As organizations continue to adopt infrastructure as code (IaC) practices and tools like Terraform, it becomes increasingly important to maintain a consistent and predictable state of the infrastructure. However, managing Terraform at scale can present several challenges, such as drifts caused by manual changes to the infrastructure by the console or changes made in Git branches that are not merged into the upstream branch. These drifts can be challenging to trace and lead to longer troubleshooting times for small or quick tasks.
One of the main challenges of running Terraform at scale is drift. Drift occurs when the actual state of the infrastructure differs from the desired state defined in the Terraform code. This can happen for several reasons, including manual changes made to the infrastructure outside of Terraform, or changes made in Git branches that are not merged into the master branch. Drift can also occur when provider APIs introduce changes such as default fields that are not present to in the HCL.

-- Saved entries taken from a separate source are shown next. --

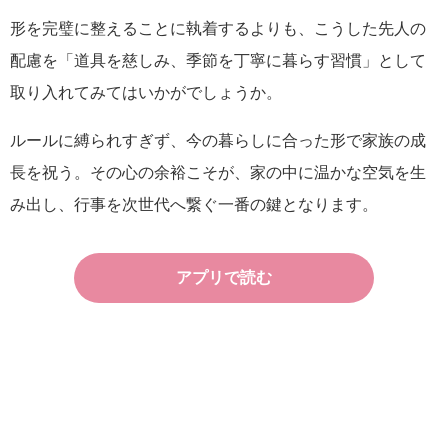
形を完璧に整えることに執着するよりも、こうした先人の
配慮を「道具を慈しみ、季節を丁寧に暮らす習慣」として
取り入れてみてはいかがでしょうか。
ルールに縛られすぎず、今の暮らしに合った形で家族の成
長を祝う。その心の余裕こそが、家の中に温かな空気を生
み出し、行事を次世代へ繋ぐ一番の鍵となります。
アプリで読む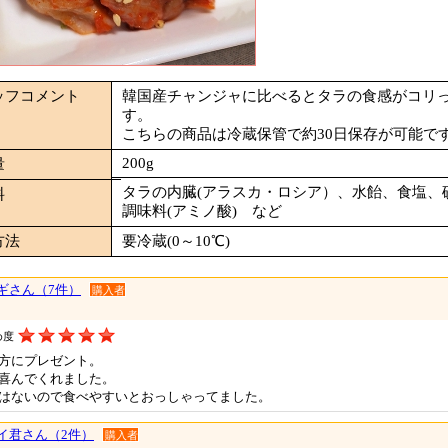
ッフコメント
韓国産チャンジャに比べるとタラの食感がコリ
す。
こちらの商品は冷蔵保管で約30日保存が可能で
200g
量
タラの内臓(アラスカ・ロシア）、水飴、食塩、
料
調味料(アミノ酸) など
方法
要冷蔵(0～10℃)
ギさん（7件）
購入者
め度
方にプレゼント。
喜んでくれました。
はないので食べやすいとおっしゃってました。
イ君さん（2件）
購入者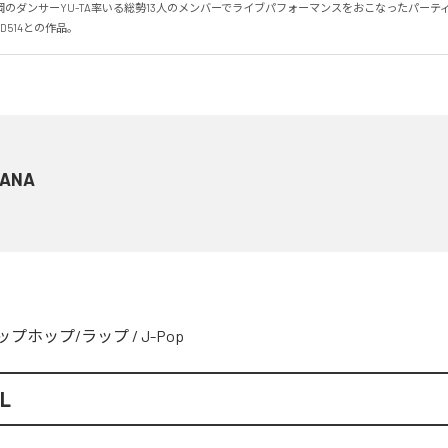
Lと福岡のダンサーYU-TA率いる総勢13人のメンバーでライブパフォーマンスをおこなったパー
AD514との作品。
ANA
ップホップ/ラップ
/
J-Pop
LL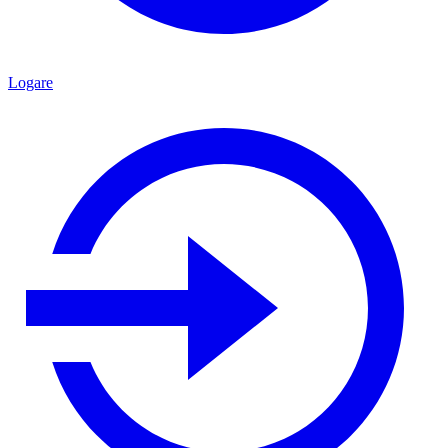
Logare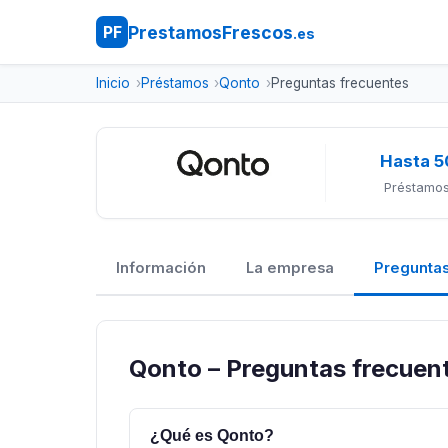
PrestamosFrescos
PF
.es
Inicio
Préstamos
Qonto
Preguntas frecuentes
Hasta 5
Préstamos
Información
La empresa
Preguntas
Qonto – Preguntas frecuen
¿Qué es Qonto?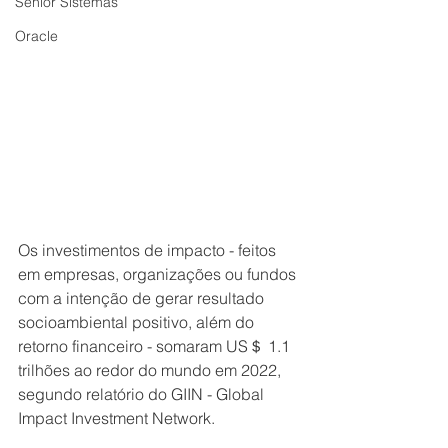
Senior Sistemas
Oracle
Os investimentos de impacto - feitos 
em empresas, organizações ou fundos 
com a intenção de gerar resultado 
socioambiental positivo, além do 
retorno financeiro - somaram US＄ 1.1 
trilhões ao redor do mundo em 2022, 
segundo relatório do GIIN - Global 
Impact Investment Network.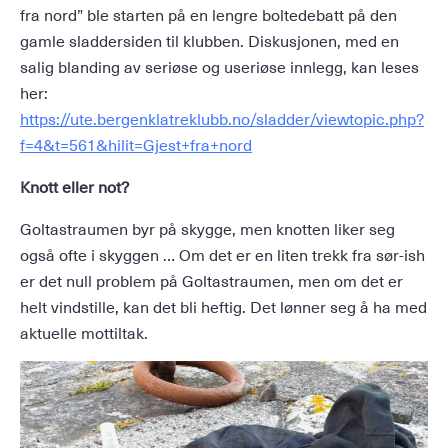
fra nord” ble starten på en lengre boltedebatt på den
gamle sladdersiden til klubben. Diskusjonen, med en
salig blanding av seriøse og useriøse innlegg, kan leses
her:
https://ute.bergenklatreklubb.no/sladder/viewtopic.php?
f=4&t=561&hilit=Gjest+fra+nord
Knott eller not?
Goltastraumen byr på skygge, men knotten liker seg
også ofte i skyggen … Om det er en liten trekk fra sør-ish
er det null problem på Goltastraumen, men om det er
helt vindstille, kan det bli heftig. Det lønner seg å ha med
aktuelle mottiltak.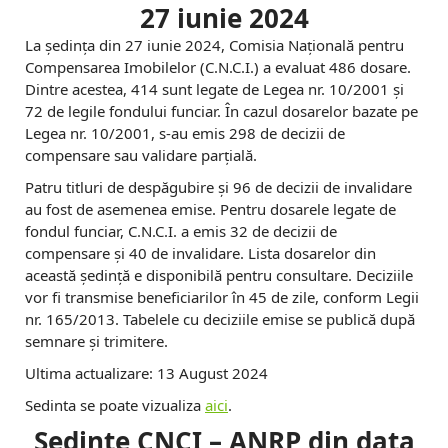
27 iunie 2024
La ședința din 27 iunie 2024, Comisia Națională pentru
Compensarea Imobilelor (C.N.C.I.) a evaluat 486 dosare.
Dintre acestea, 414 sunt legate de Legea nr. 10/2001 și
72 de legile fondului funciar. În cazul dosarelor bazate pe
Legea nr. 10/2001, s-au emis 298 de decizii de
compensare sau validare parțială.
Patru titluri de despăgubire și 96 de decizii de invalidare
au fost de asemenea emise. Pentru dosarele legate de
fondul funciar, C.N.C.I. a emis 32 de decizii de
compensare și 40 de invalidare. Lista dosarelor din
această ședință e disponibilă pentru consultare. Deciziile
vor fi transmise beneficiarilor în 45 de zile, conform Legii
nr. 165/2013. Tabelele cu deciziile emise se publică după
semnare și trimitere.
Ultima actualizare: 13 August 2024
Sedinta se poate vizualiza
aici
.
Sedinte CNCI – ANRP din data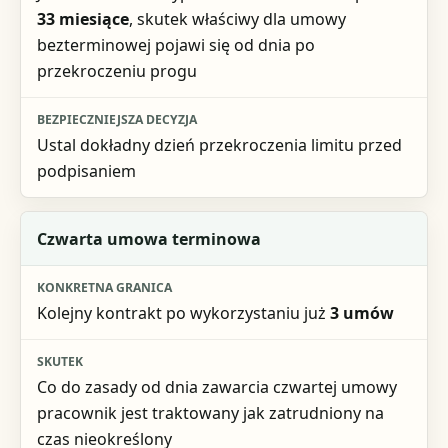
33 miesiące
, skutek właściwy dla umowy
bezterminowej pojawi się od dnia po
przekroczeniu progu
Ustal dokładny dzień przekroczenia limitu przed
podpisaniem
Czwarta umowa terminowa
Kolejny kontrakt po wykorzystaniu już
3 umów
Co do zasady od dnia zawarcia czwartej umowy
pracownik jest traktowany jak zatrudniony na
czas nieokreślony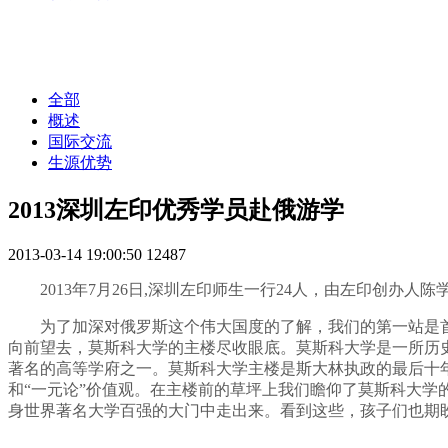
全部
概述
国际交流
生源优势
2013深圳左印优秀学员赴俄游学
2013-03-14 19:00:50
12487
2013
年7月26日,深圳左印师生一行24人，由左印创办
为了加深对俄罗斯这个伟大国度的了解，我们的第一站是
向前望去，莫斯科大学的主楼尽收眼底。莫斯科大学是一所历史
著名的高等学府之一。莫斯科大学主楼是斯大林执政的最后十
和“一元论”价值观。在主楼前的草坪上我们瞻仰了莫斯科大
身世界著名大学百强的大门中走出来。看到这些，孩子们也期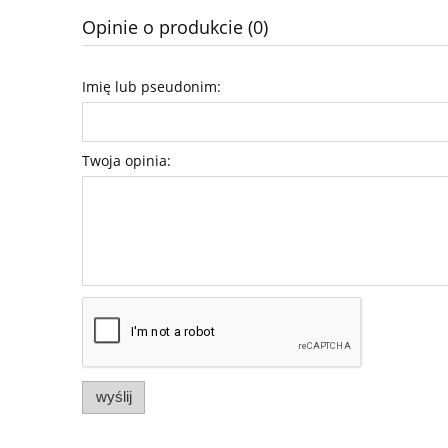
Opinie o produkcie (0)
Imię lub pseudonim:
Twoja opinia:
wyślij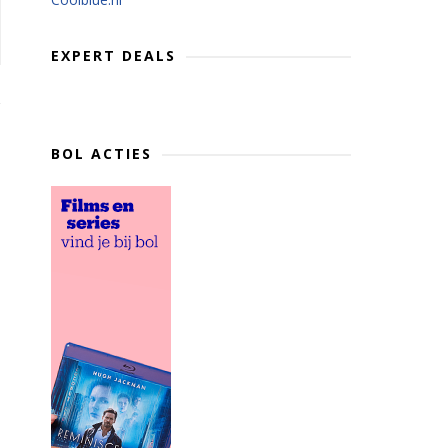
EXPERT DEALS
BOL ACTIES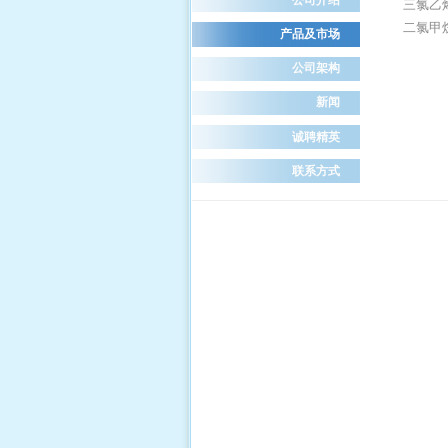
三氯乙
二氯甲
产品及市场
公司架构
新闻
诚聘精英
联系方式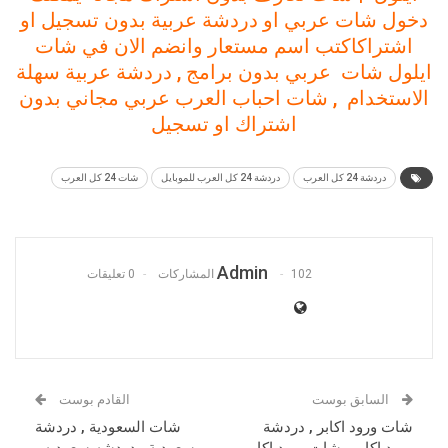
دخول
شات
عربي
او
دردشة
عربية
بدون
تسجيل
او
اشتراك
اكتب
اسم
مستعار
وانضم
الان
في
شات
ايلول
شات
عربي
بدون
برامج
,
دردشة
عربية
سهلة
الاستخدام , شات احباب العرب عربي مجاني بدون
اشتراك او تسجيل
دردشة 24 كل العرب
دردشة 24 كل العرب للموبايل
شات 24 كل العرب
Admin
102 المشاركات
0 تعليقات
السابق بوست
القادم بوست
شات ورود اكابر , دردشة
شات السعودية , دردشة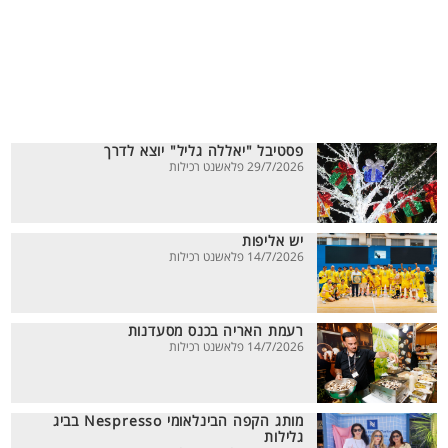
פסטיבל "יאללה גליל" יוצא לדרך
29/7/2026 פלאשנט רכילות
יש אליפות
14/7/2026 פלאשנט רכילות
רעמת האריה בכנס מסעדנות
14/7/2026 פלאשנט רכילות
מותג הקפה הבינלאומי Nespresso בביג
גלילות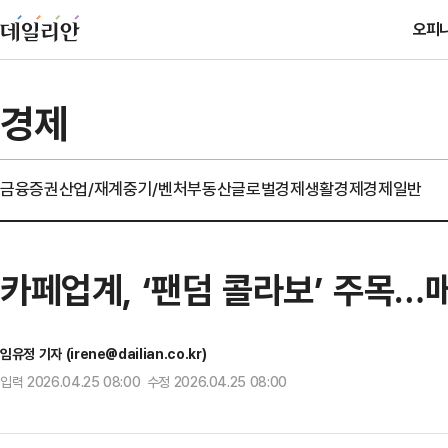
오피
경제
금융
증권
산업/재계
중기/벤처
부동산
글로벌경제
생활경제
경제일반
카페업계, ‘팬덤 콜라보’ 주목…
임유정 기자 (irene@dailian.co.kr)
입력 2026.04.25 08:00 수정 2026.04.25 08:00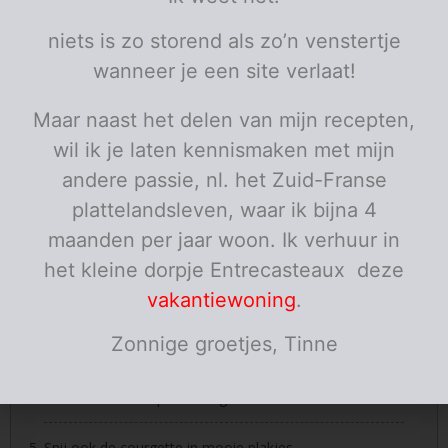
beetje
parmezaan
Porties:
persoon
niets is zo storend als zo’n venstertje
wanneer je een site verlaat!
Instructies
Verwarm de oven voor op 250 graden.
Maar naast het delen van mijn recepten,
wil ik je laten kennismaken met mijn
Leg de twee halve paprika's in de oven en laat de schil
andere passie, nl. het Zuid-Franse
zwart blakeren. Haal ze eruit en stop ze onmiddellijk in
een plastiek zakje en sluit dit af voor enkele minuten.
plattelandsleven, waar ik bijna 4
Nu kan je de schil makkelijk verwijderen en snij in
maanden per jaar woon. Ik verhuur in
reepjes.
het kleine dorpje Entrecasteaux deze
Laat temperatuur van de oven zakken tot 180 graden.
vakantiewoning
.
Snij de aubergine in plakjes van 0.5 cm en strooi er aan
Zonnige groetjes, Tinne
de twee kanten wat grof zout op. Laat ze zo een half
uurtje staan om te ontvochten. Dan spoel je ze onder
koud water en dep ze droog.
Snij ook de courgette in mooie plakjes.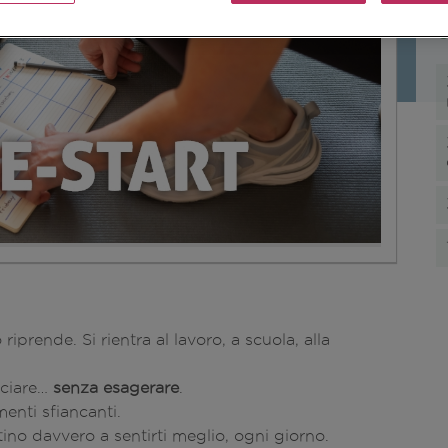
U
prende. Si rientra al lavoro, a scuola, alla
nciare…
senza esagerare
.
enti sfiancanti.
utino davvero a sentirti meglio, ogni giorno.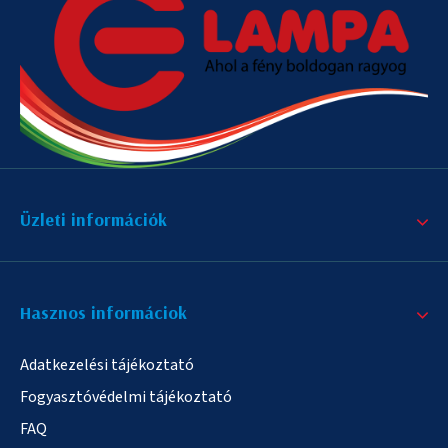
Üzleti információk
Hasznos informáciok
Adatkezelési tájékoztató
Fogyasztóvédelmi tájékoztató
FAQ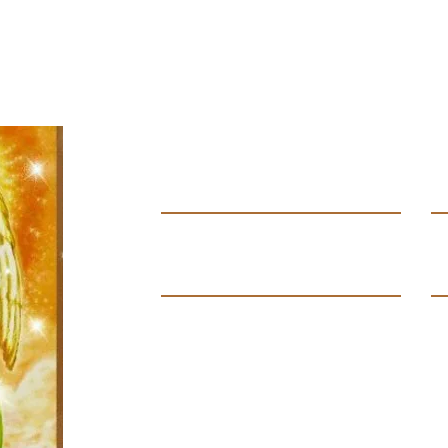
Contáctanos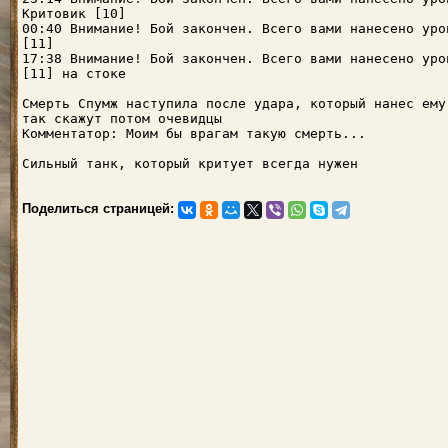
Критовик [10]
00:40 Внимание! Бой закончен. Всего вами нанесено уро
[11]
17:38 Внимание! Бой закончен. Всего вами нанесено уро
[11] на стоке
Смерть Спумж наступила после удара, который нанес ему
так скажут потом очевидцы
Комментатор: Моим бы врагам такую смерть...
Сильный танк, который критует всегда нужен
Поделиться страницей: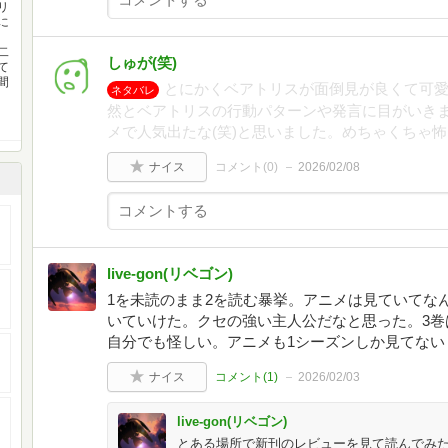
リ
に
二
しゅが(笑)
て
間
とにかくベアトリスが面倒見が良くて可愛
ネタバレ
然とベアトリスの行動パターンや発言に目がいきま
メで人気出たな(笑)と思いました。めちゃくちゃ怖
ナイス
コメント(
0
)
2026/02/08
live-gon(リベゴン)
1を未読のまま2を読む暴挙。アニメは見ていてな
いていけた。クセの強い主人公だなと思った。3巻
自分でも怪しい。アニメも1シーズンしか見てない
ナイス
コメント(
1
)
2026/02/03
live-gon(リベゴン)
とある場所で新刊のレビューを見て読んでみ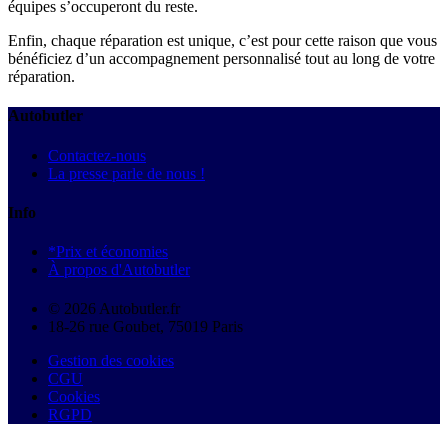
équipes s’occuperont du reste.
Enfin, chaque réparation est unique, c’est pour cette raison que vous
bénéficiez d’un accompagnement personnalisé tout au long de votre
réparation.
Autobutler
Contactez-nous
La presse parle de nous !
Info
*Prix et économies
À propos d'Autobutler
© 2026 Autobutler.fr
18-26 rue Goubet, 75019 Paris
Gestion des cookies
CGU
Cookies
RGPD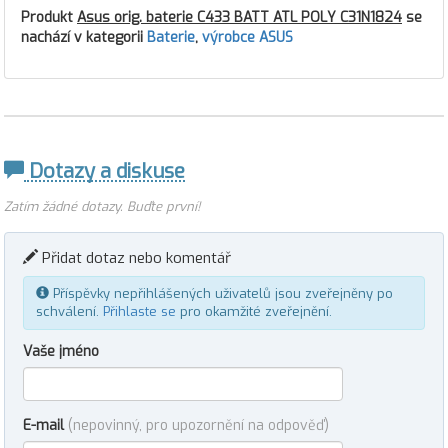
Produkt
Asus orig. baterie C433 BATT ATL POLY C31N1824
se
nachází v kategorii
Baterie
,
výrobce ASUS
Dotazy a diskuse
Zatím žádné dotazy. Buďte první!
Přidat dotaz nebo komentář
Příspěvky nepřihlášených uživatelů jsou zveřejněny po
schválení.
Přihlaste se
pro okamžité zveřejnění.
Vaše jméno
E-mail
(nepovinný, pro upozornění na odpověď)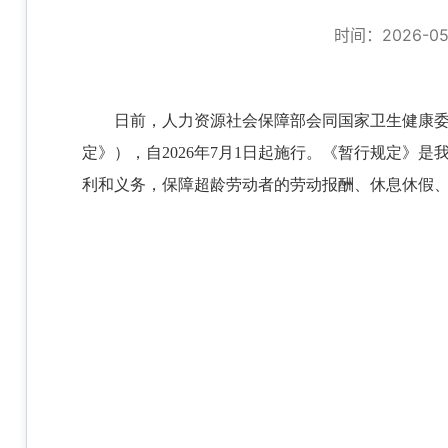
时间：2026-05-
日前，人力资源社会保障部会同国家卫生健康
定》），自2026年7月1日起施行。《暂行规定
利和义务，保障超龄劳动者的劳动报酬、休息休假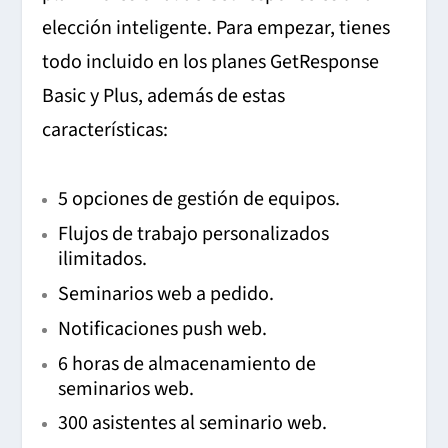
elección inteligente.
Para empezar, tienes
todo incluido en los planes GetResponse
Basic y Plus, además de estas
características:
5 opciones de gestión de equipos.
Flujos de trabajo personalizados
ilimitados.
Seminarios web a pedido.
Notificaciones push web.
6 horas de almacenamiento de
seminarios web.
300 asistentes al seminario web.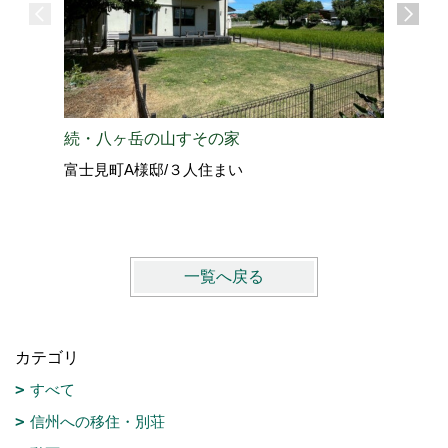
愛犬と過
続・八ヶ岳の山すその家
北佐久郡
富士見町A様邸/３人住まい
vol.4
一覧へ戻る
カテゴリ
すべて
信州への移住・別荘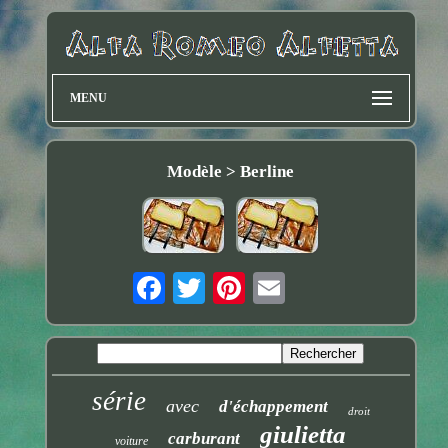
MENU
Modèle > Berline
série
avec
d'échappement
droit
giulietta
carburant
voiture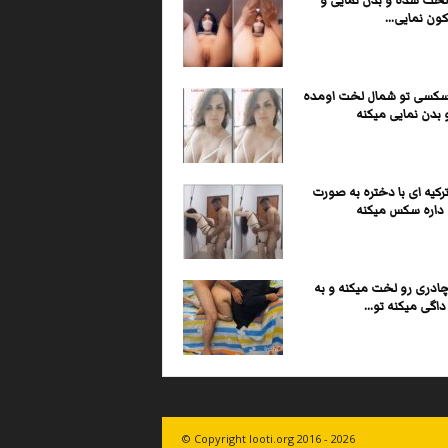
لخت شده و بدن نمایی و
ون نمایی...
کسی تو شمال لخت اومده
 بدن نمایی میکنه
کیه ای با دختره به صورت
 داره سکس میکنه
ادری رو لخت میکنه و به
گی میکنه تو...
© Copyright looti.org 2016 - 2026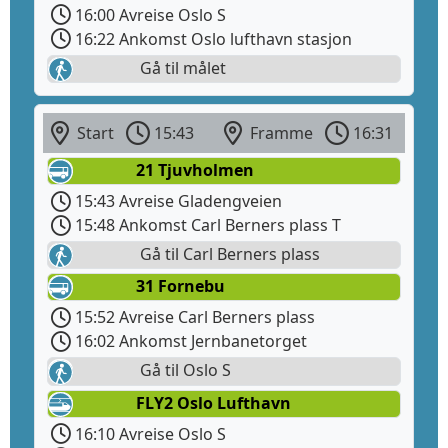
16:00 Avreise Oslo S
16:22 Ankomst Oslo lufthavn stasjon
Gå til målet
Start
15:43
Framme
16:31
21 Tjuvholmen
15:43 Avreise Gladengveien
15:48 Ankomst Carl Berners plass T
Gå til Carl Berners plass
31 Fornebu
15:52 Avreise Carl Berners plass
16:02 Ankomst Jernbanetorget
Gå til Oslo S
FLY2 Oslo Lufthavn
16:10 Avreise Oslo S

Managing drift at scale can be a tedious and time-consuming task. It can be challenging to trace the source of the drift and determine how and when it occurred. Especially if you have hundreds of stacks (tf directories)
To address these challenges, the open-source tool Terradrift was created. Terradrift is a Terraform drift detection tool that uses terraform-exec under the hood to perform
terraform plan and report drift changes instantly or as Prometheus metrics. This allows organizations to continuously monitor their infrastructure for drift and quickly identify and address any issues as they arise.
Terradrift is designed to work in two modes, Server and CLI mode.
Both modes will scan all terraform stacks (directories) in a given working directory and run terraform plan to detect if drifts exist. The difference between the two modes is that the
terradrift-cli will run the scan once and exit, Printing the output of the current state, while the
terradrift-server will continuously scan based on a defined schedule and exposes the drift results as Prometheus exporter metrics on /metrics endpoint providing the flexibility of reporting the drift. By using Prometheus Alerts based on how long the drift has been detected, Also you can create dashboards based on those metrics stored on Prometheus or any monitoring platform.
terradrift-cli discovers the stacks from the given workdir and then runs the
terraform plan command to detect the drifts based on the plan output.
$ terradrift-cli --workdir ./examples/ --config examples/config.yaml
STACK-NAME DRIFT ADD CHANGE DESTROY PATH TF-VERSION
api-production false 0 0 0 gcp/api 1.2.7
api-staging false 0 0 0 gcp/api 1.2.7
core-production true 0 0 1 aws/core-production 1.2.7
core-staging true 1 0 0 gcp/core-staging 1.0.6
See all details in terradrift-cli
Server mode (terradrift-server)
You can run the server following the example below after setting the required environment variables for Github token and the cloud provider.
$ ./terradrift-server --repository https://github.com/username/reponame \
--git-token $GIT_TOKEN \
--config ./config.yaml \
Retrieving the drifts as prometheus metrics
$ curl http://localhost:8080/metrics
# HELP terradrift_plan_add_resources Number of resources to be added based on tf plan
# TYPE terradrift_plan_add_resources gauge
# HELP terradrift_plan_change_resources Number of resources to be changed based on tf plan
# TYPE terradrift_plan_change_resources gauge
# HELP terradrift_plan_destroy_resources Number of resources to be destroyed based on tf plan
# TYPE terradrift_plan_destroy_resources gauge
Terradrift supports all cloud providers, whatever your current IaC does. if your normal
terraform cmds requires certain environment variables to be exported, all you have to do is to include the flag
In conclusion, managing Terraform at scale can present several challenges, including drifts. Terradrift helps organizations address these drifts by continuously providing real-time visibility into the state of the infrastructure. This allows organizations to maintain a consistent and predictable state of their infrastructure while reducing the risk of non-tracked changes.